Continued growth in the country’s October budget deficit, after already surging in the previous month, is a positive indicator that local growth is on its way to reaching the lower end of its target for the year, a local economist said.
ING Bank Manila economist Nicholas Antonio Mapa said the strong spending of the national government during the month may be indicative that they are closing in on their growth target for the year.
The government’s target growth is at 6 to 7 percent for this year. This has since been under threat as growth in the first half of the year and went below expectations due to the government’s inability to pass a budget on time.
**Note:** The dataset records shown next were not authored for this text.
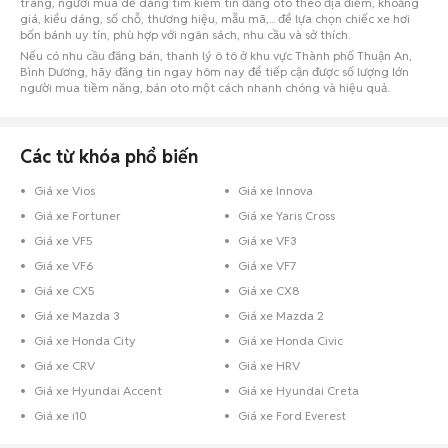
trang, người mua dễ dàng tìm kiếm tin đăng oto theo địa điểm, khoảng
giá, kiểu dáng, số chỗ, thương hiệu, mẫu mã,... để lựa chọn chiếc xe hơi
bốn bánh uy tín, phù hợp với ngân sách, nhu cầu và sở thích.
Nếu có nhu cầu đăng bán, thanh lý ô tô ở khu vực Thành phố Thuận An,
Bình Dương, hãy đăng tin ngay hôm nay để tiếp cận được số lượng lớn
người mua tiềm năng, bán oto một cách nhanh chóng và hiệu quả.
Các từ khóa phổ biến
Giá xe Vios
Giá xe Innova
Giá xe Fortuner
Giá xe Yaris Cross
Giá xe VF5
Giá xe VF3
Giá xe VF6
Giá xe VF7
Giá xe CX5
Giá xe CX8
Giá xe Mazda 3
Giá xe Mazda 2
Giá xe Honda City
Giá xe Honda Civic
Giá xe CRV
Giá xe HRV
Giá xe Hyundai Accent
Giá xe Hyundai Creta
Giá xe i10
Giá xe Ford Everest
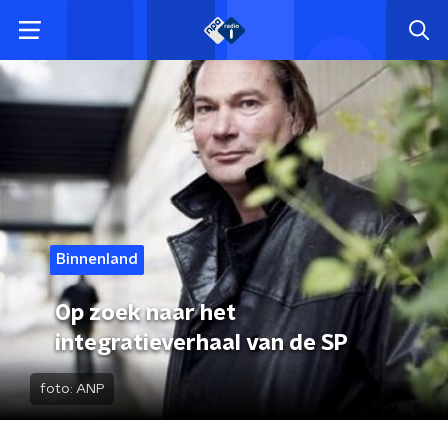
Binnenland
Op zoek naar het
integratieverhaal van de SP
foto:
ANP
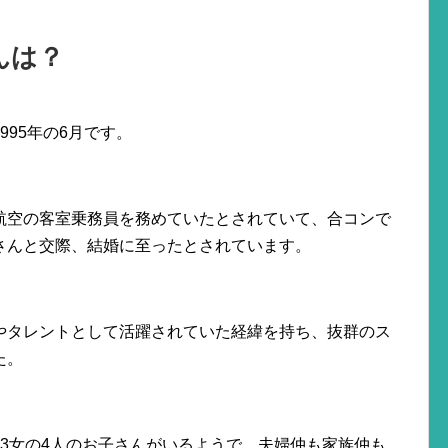
んは？
95年の6月です。
航空の客室乗務員を務めていたとされていて、合コンで
さんと交際、結婚に至ったとされています。
やタレントとして活躍されていた経緯を持ち、抜群のス
た。
3女の4人のお子さんがいるようで、夫婦仲も家族仲も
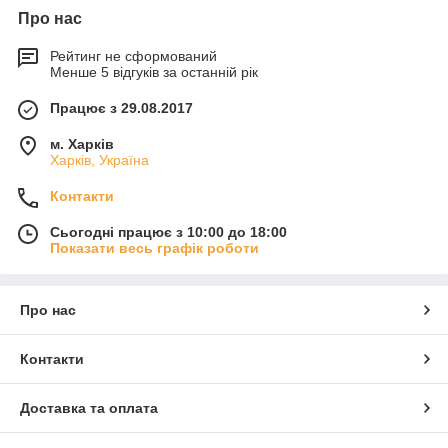
Про нас
Рейтинг не сформований
Менше 5 відгуків за останній рік
Працює з 29.08.2017
м. Харків
Харків, Україна
Контакти
Сьогодні працює з 10:00 до 18:00
Показати весь графік роботи
Про нас
Контакти
Доставка та оплата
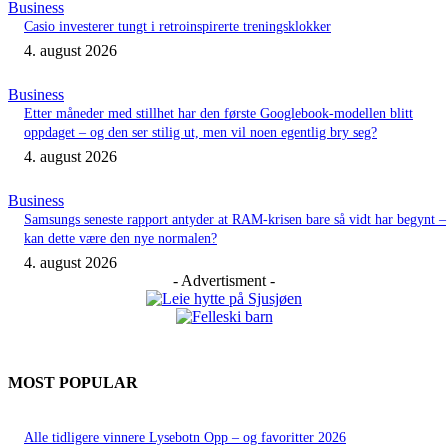
Business
Casio investerer tungt i retroinspirerte treningsklokker
4. august 2026
Business
Etter måneder med stillhet har den første Googlebook-modellen blitt
oppdaget – og den ser stilig ut, men vil noen egentlig bry seg?
4. august 2026
Business
Samsungs seneste rapport antyder at RAM-krisen bare så vidt har begynt –
kan dette være den nye normalen?
4. august 2026
- Advertisment -
MOST POPULAR
Alle tidligere vinnere Lysebotn Opp – og favoritter 2026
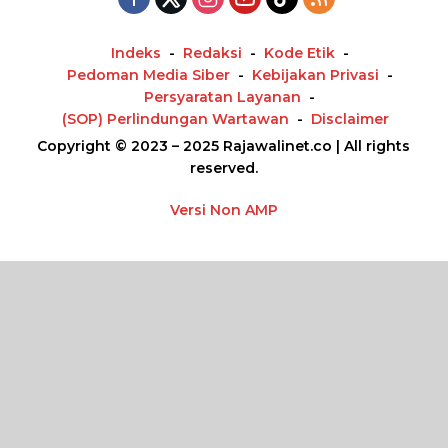
Indeks
Redaksi
Kode Etik
Pedoman Media Siber
Kebijakan Privasi
Persyaratan Layanan
(SOP) Perlindungan Wartawan
Disclaimer
Copyright © 2023 – 2025 Rajawalinet.co | All rights
reserved.
Versi Non AMP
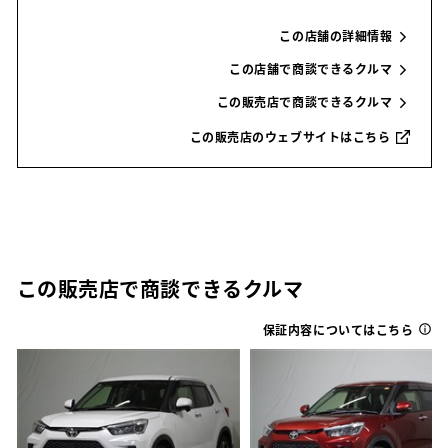
この店舗の詳細情報
この店舗で商談できるクルマ
この販売店で商談できるクルマ
この販売店のウェブサイトはこちら
この販売店で商談できるクルマ
保証内容についてはこちら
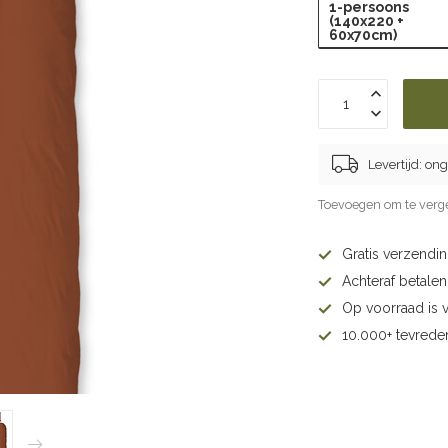
1-persoons
(140x220 +
60x70cm)
Levertijd: on
Toevoegen om te verge
Gratis verzendi
Achteraf betalen 
Op voorraad is 
10.000+ tevrede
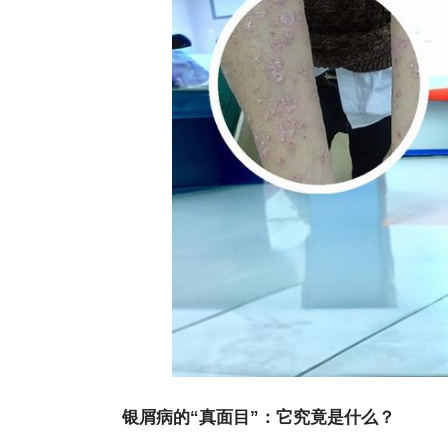
银屑病的“真面目”：它究竟是什么？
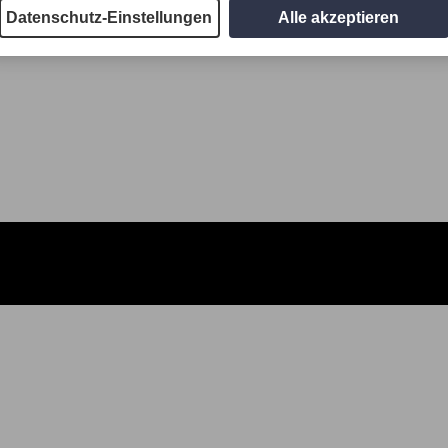
Datenschutz-Einstellungen
Alle akzeptieren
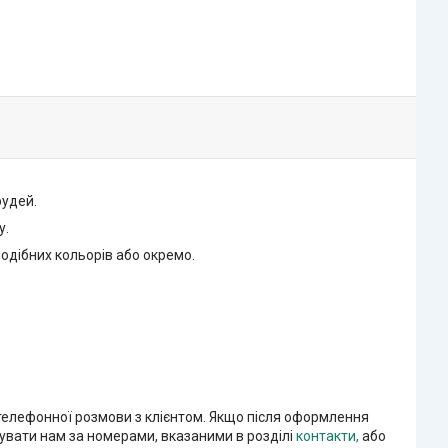
рудей.
у.
одібних кольорів або окремо.
 телефонної розмови з клієнтом. Якщо після оформлення
увати нам за номерами, вказаними в розділі
контакти,
або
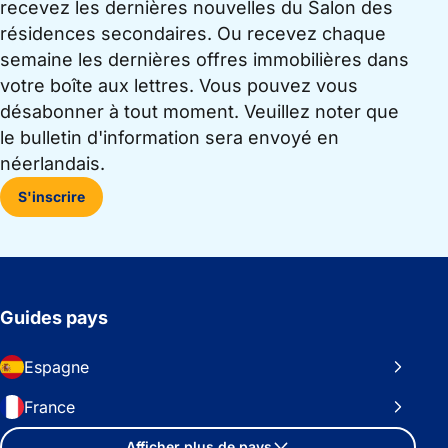
recevez les dernières nouvelles du Salon des
résidences secondaires. Ou recevez chaque
semaine les dernières offres immobilières dans
votre boîte aux lettres. Vous pouvez vous
désabonner à tout moment. Veuillez noter que
le bulletin d'information sera envoyé en
néerlandais.
S'inscrire
Guides pays
Espagne
France
Afficher plus de pays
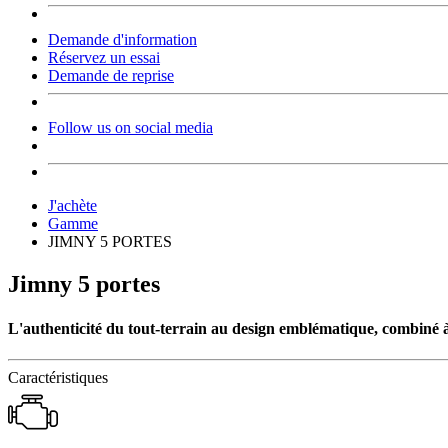
Demande d'information
Réservez un essai
Demande de reprise
Follow us on social media
J'achète
Gamme
JIMNY 5 PORTES
Jimny 5 portes
L'authenticité du tout-terrain au design emblématique, combiné 
Caractéristiques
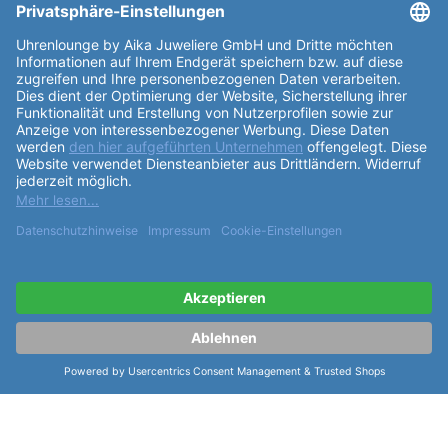
weitere Informationen zur Zeppelin
Herrenuhr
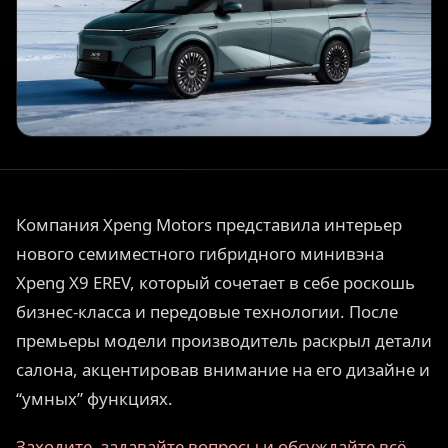
Компания Xpeng Motors представила интерьер
нового семиместного гибридного минивэна
Xpeng X9 EREV, который сочетает в себе роскошь
бизнес-класса и передовые технологии. После
премьеры модели производитель раскрыл детали
салона, акцентировав внимание на его дизайне и
“умных” функциях.
Заходите, задавайте вопросы и обсуждайте всё,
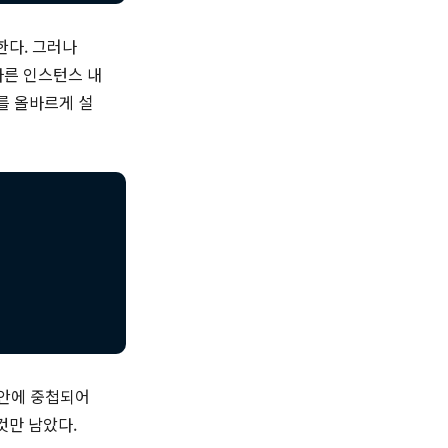
 한다. 그러나
 다른 인스턴스 내
드를 올바르게 설
안에 중첩되어
것만 남았다.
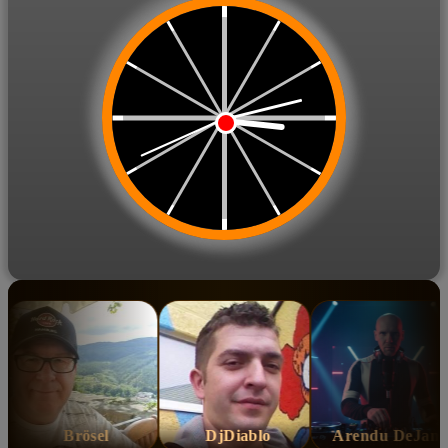
Brösel
DjDiablo
Arendu DeJano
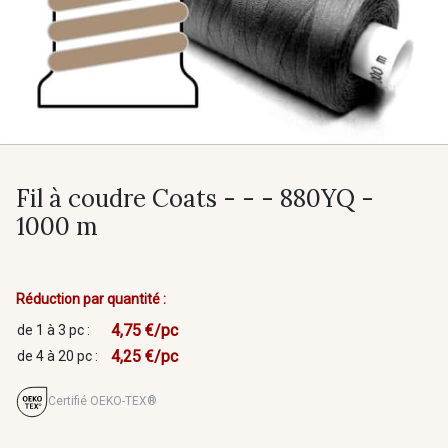
Fil à coudre Coats - - - 880YQ -
1000 m
Réduction par quantité :
4,75 €/pc
de 1 à 3 pc :
4,25 €/pc
de 4 à 20 pc :
Certifié OEKO-TEX®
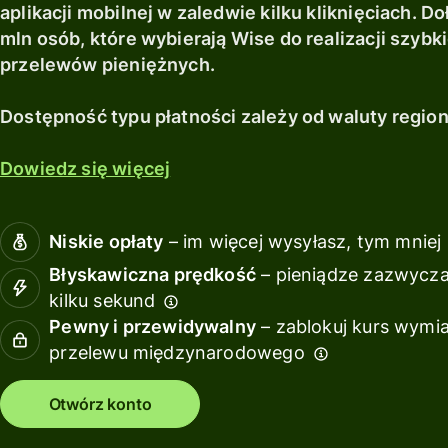
sieci.
miejscowi.
debetową
z Wise
aplikacji mobilnej w zaledwie kilku kliknięciach. D
międzynarodowo.
Assets
Odkryj więcej
Odkryj więcej
mln osób, które wybierają Wise do realizacji szybk
Odkryj więcej
Uzyskaj
Europe
przelewów pieniężnych.
zwroty
z Wise
Zarządz
Dostępność typu płatności zależy od waluty region
Assets
finansa
Europe
zespoł
Dowiedz się więcej
Podłąc
Cennik
oprogr
księgo
Niskie opłaty
– im więcej wysyłasz, tym mniej 
Cennik dla
Błyskawiczna prędkość
– pieniądze zazwyczaj
klientów
Zasoby
kilku sekund
osobistych
Pewny i przewidywalny
– zablokuj kurs wymi
przelewu międzynarodowego
Poznaj
integracje
Otwórz konto
API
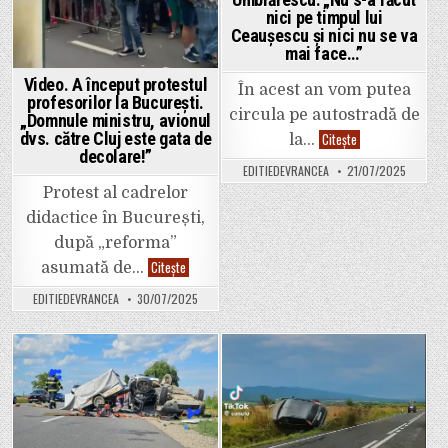
nici pe timpul lui
Ceaușescu și nici nu se va
mai face…”
Video. A început protestul
În acest an vom putea
profesorilor la București.
circula pe autostradă de
„Domnule ministru, avionul
Video.
dvs. către Cluj este gata de
Citește
la…
Previziunea
decolare!”
lui
EDITIEDEVRANCEA
21/07/2025
Umbrărescu:
„Nu
Protest al cadrelor
s-
a
didactice în București,
făcut
nici
după „reforma”
pe
Video.
Citește
timpul
asumată de…
A
lui
început
Ceaușescu
EDITIEDEVRANCEA
30/07/2025
protestul
și
profesorilor
nici
la
nu
București.
se
„Domnule
va
ministru,
mai
Posted
Posted
avionul
face…”
dvs.
in
in
către
Cluj
este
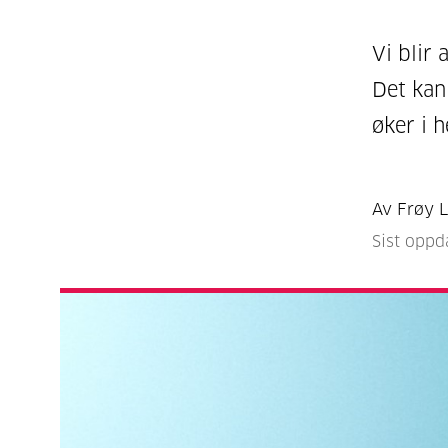
Vi blir 
Det kan
øker i h
Av Frøy 
Sist oppd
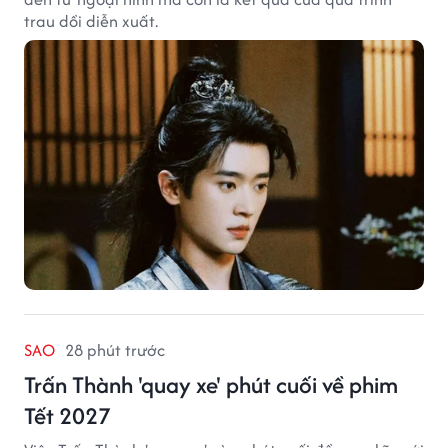
trau dồi diễn xuất.
SAO
28 phút trước
Trấn Thành 'quay xe' phút cuối về phim
Tết 2027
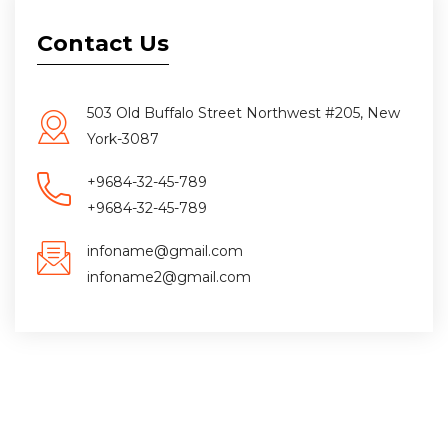
Contact Us
503 Old Buffalo Street Northwest #205, New
York-3087
+9684-32-45-789
+9684-32-45-789
infoname@gmail.com
infoname2@gmail.com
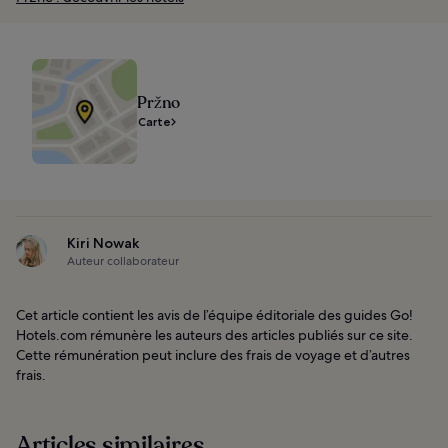
Pržno
Carte
Kiri Nowak
Auteur collaborateur
Cet article contient les avis de l’équipe éditoriale des guides Go!
Hotels.com rémunère les auteurs des articles publiés sur ce site.
Cette rémunération peut inclure des frais de voyage et d’autres
frais.
Articles similaires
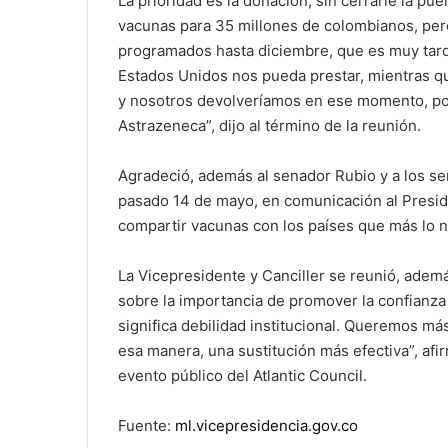
La prioridad es la donación, sin cerrarle la p
vacunas para 35 millones de colombianos, pero
programados hasta diciembre, que es muy tard
Estados Unidos nos pueda prestar, mientras qu
y nosotros devolveríamos en ese momento, por 
Astrazeneca”, dijo al término de la reunión.
Agradeció, además al senador Rubio y a los s
pasado 14 de mayo, en comunicación al Preside
compartir vacunas con los países que más lo n
La Vicepresidente y Canciller se reunió, ade
sobre la importancia de promover la confianza 
significa debilidad institucional. Queremos má
esa manera, una sustitución más efectiva”, afir
evento público del Atlantic Council.
Fuente:
ml.vicepresidencia.gov.co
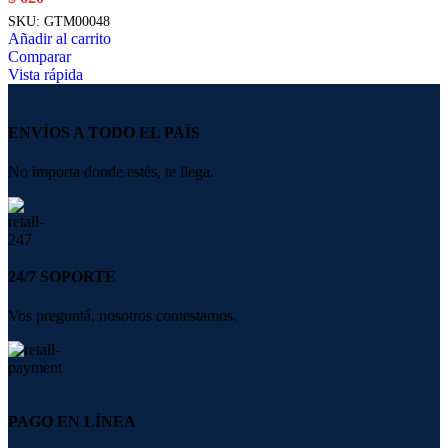
SKU:
GTM00048
Añadir al carrito
Comparar
Vista rápida
ENVÍOS A TODO EL PAÍS
No importa donde estés, te llega.
24/7 SOPORTE
Vos preguntá, nosotros contestamos.
PAGO EN LÍNEA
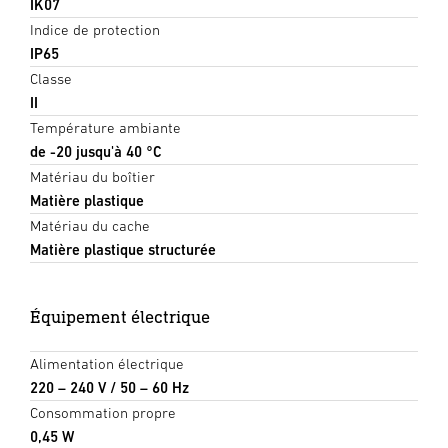
IK07
Indice de protection
IP65
Classe
II
Température ambiante
de -20 jusqu'à 40 °C
Matériau du boîtier
Matière plastique
Matériau du cache
Matière plastique structurée
Équipement électrique
Alimentation électrique
220 – 240 V / 50 – 60 Hz
Consommation propre
0,45 W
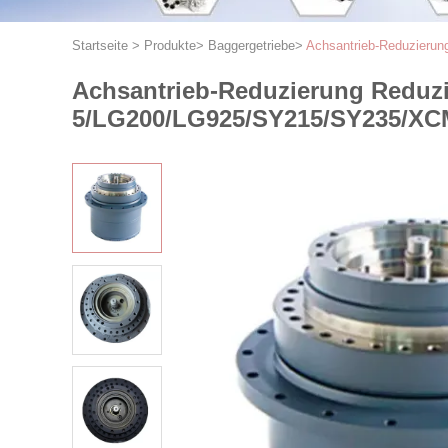
Startseite
>
Produkte
>
Baggergetriebe
>
Achsantrieb-Reduzieru
Achsantrieb-Reduzierung Reduzi
5/LG200/LG925/SY215/SY235/XC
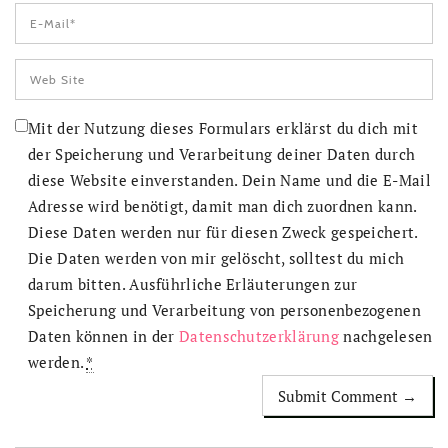
Mit der Nutzung dieses Formulars erklärst du dich mit
der Speicherung und Verarbeitung deiner Daten durch
diese Website einverstanden. Dein Name und die E-Mail
Adresse wird benötigt, damit man dich zuordnen kann.
Diese Daten werden nur für diesen Zweck gespeichert.
Die Daten werden von mir gelöscht, solltest du mich
darum bitten. Ausführliche Erläuterungen zur
Speicherung und Verarbeitung von personenbezogenen
Daten können in der
Datenschutzerklärung
nachgelesen
werden.
*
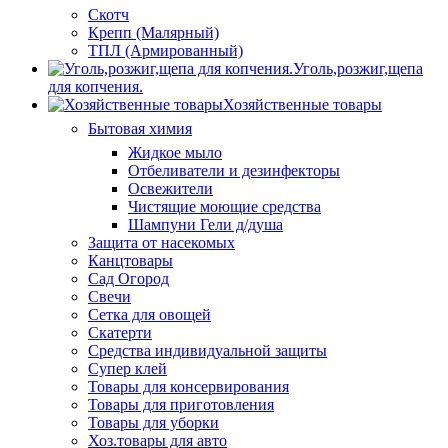
Скотч
Крепп (Малярный)
ТПЛ (Армированный)
Уголь,розжиг,щепа
для копчения.
Хозяйственные товары
Бытовая химия
Жидкое мыло
Отбеливатели и дезинфекторы
Освежители
Чистящие моющие средства
Шампуни Гели д/душа
Защита от насекомых
Канцтовары
Сад Огород
Свечи
Сетка для овощей
Скатерти
Средства индивидуальной защиты
Супер клей
Товары для консервирования
Товары для приготовления
Товары для уборки
Хоз.товары для авто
The government carried on its catchup spending with expenditures up 1.4 percent, managing to still expand on top of the 35.2 percent surge in state spending last October 2018.
Strong revenue collection accompanied the solid spending numbers with the shortfall in October bringing the year to date deficit to P348.3 billion, roughly 80 percent of the magic fullyear target of P 438.1 billion.
This, according Mapa, mirrors early reports that the Department of Budget Management released the 96.7 percent of the budget as of the end of October while cash allocation utilization hit 93 percent of total.
“With less than two months to the close of the eventful 2019, the Philippines zeroes in on its full year deficit target with the economy in need of an added push post the budget delay. We expect government spending to sustain the same strong pace to close out the year, which should translate to higher spending growth in both November and December given that government spending was in contraction by end 2018,” Mapa said.
“State spending coupled with revived capital formation(after BSP rate cuts and robust consumption due to the low inflation and South East Asian games will likely be enough to get the Philippine economy past the 6 percent finish line as we flip the calendar to 2020,” Mapa added.